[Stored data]
· · ·

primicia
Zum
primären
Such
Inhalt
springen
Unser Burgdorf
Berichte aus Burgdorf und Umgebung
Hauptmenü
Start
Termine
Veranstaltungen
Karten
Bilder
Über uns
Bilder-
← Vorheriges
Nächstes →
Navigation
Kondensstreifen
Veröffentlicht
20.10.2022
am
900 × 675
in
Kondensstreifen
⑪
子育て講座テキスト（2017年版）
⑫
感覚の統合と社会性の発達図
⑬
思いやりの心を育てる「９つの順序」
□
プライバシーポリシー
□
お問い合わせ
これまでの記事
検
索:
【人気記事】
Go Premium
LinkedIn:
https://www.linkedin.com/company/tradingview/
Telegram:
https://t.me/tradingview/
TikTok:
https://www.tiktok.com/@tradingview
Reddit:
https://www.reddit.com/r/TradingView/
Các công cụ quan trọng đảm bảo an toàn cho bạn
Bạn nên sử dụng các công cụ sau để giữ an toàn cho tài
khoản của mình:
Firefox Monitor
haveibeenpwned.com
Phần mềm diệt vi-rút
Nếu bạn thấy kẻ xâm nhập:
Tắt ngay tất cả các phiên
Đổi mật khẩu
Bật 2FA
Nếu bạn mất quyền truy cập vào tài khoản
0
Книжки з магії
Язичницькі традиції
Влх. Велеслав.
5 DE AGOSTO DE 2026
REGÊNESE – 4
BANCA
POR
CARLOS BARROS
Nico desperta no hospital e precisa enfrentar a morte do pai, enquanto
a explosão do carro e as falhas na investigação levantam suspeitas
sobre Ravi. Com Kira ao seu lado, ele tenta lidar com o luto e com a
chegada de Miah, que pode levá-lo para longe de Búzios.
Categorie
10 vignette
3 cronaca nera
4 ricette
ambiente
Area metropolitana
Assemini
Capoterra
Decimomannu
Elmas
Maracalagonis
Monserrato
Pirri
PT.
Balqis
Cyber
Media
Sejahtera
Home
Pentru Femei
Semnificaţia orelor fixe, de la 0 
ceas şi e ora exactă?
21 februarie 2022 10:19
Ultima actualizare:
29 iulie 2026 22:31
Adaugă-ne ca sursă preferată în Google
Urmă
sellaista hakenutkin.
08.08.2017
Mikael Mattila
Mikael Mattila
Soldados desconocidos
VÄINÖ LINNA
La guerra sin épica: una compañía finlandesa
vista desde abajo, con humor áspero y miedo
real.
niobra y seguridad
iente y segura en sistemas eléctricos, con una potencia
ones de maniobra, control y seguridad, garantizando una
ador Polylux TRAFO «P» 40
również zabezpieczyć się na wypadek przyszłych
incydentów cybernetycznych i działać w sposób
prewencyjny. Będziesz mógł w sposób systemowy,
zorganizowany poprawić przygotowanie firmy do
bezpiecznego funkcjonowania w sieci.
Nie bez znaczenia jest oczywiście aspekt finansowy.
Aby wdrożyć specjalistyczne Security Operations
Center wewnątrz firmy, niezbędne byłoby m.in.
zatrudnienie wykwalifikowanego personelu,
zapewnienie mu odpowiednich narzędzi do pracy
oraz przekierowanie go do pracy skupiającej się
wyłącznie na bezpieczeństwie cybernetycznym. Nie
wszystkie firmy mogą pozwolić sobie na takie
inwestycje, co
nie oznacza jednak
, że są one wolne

· · ·

# Request:
Beginning with the opening line above, retype the records exactly through the line with "sobre Ravi. Com", both ends included.

# Result of this task:
primicia
Zum
primären
Such
Inhalt
springen
Unser Burgdorf
Berichte aus Burgdorf und Umgebung
Hauptmenü
Start
Termine
Veranstaltungen
Karten
Bilder
Über uns
Bilder-
← Vorheriges
Nächstes →
Navigation
Kondensstreifen
Veröffentlicht
20.10.2022
am
900 × 675
in
Kondensstreifen
⑪
子育て講座テキスト（2017年版）
⑫
感覚の統合と社会性の発達図
⑬
思いやりの心を育てる「９つの順序」
□
プライバシーポリシー
□
お問い合わせ
これまでの記事
検
索:
【人気記事】
Go Premium
LinkedIn:
https://www.linkedin.com/company/tradingview/
Telegram:
https://t.me/tradingview/
TikTok:
https://www.tiktok.com/@tradingview
Reddit:
https://www.reddit.com/r/TradingView/
Các công cụ quan trọng đảm bảo an toàn cho bạn
Bạn nên sử dụng các công cụ sau để giữ an toàn cho tài
khoản của mình:
Firefox Monitor
haveibeenpwned.com
Phần mềm diệt vi-rút
Nếu bạn thấy kẻ xâm nhập:
Tắt ngay tất cả các phiên
Đổi mật khẩu
Bật 2FA
Nếu bạn mất quyền truy cập vào tài khoản
0
Книжки з магії
Язичницькі традиції
Влх. Велеслав.
5 DE AGOSTO DE 2026
REGÊNESE – 4
BANCA
POR
CARLOS BARROS
Nico desperta no hospital e precisa enfrentar a morte do pai, enquanto
a explosão do carro e as falhas na investigação levantam suspeitas
sobre Ravi. Com Kira ao seu lado, ele tenta lidar com o luto e com a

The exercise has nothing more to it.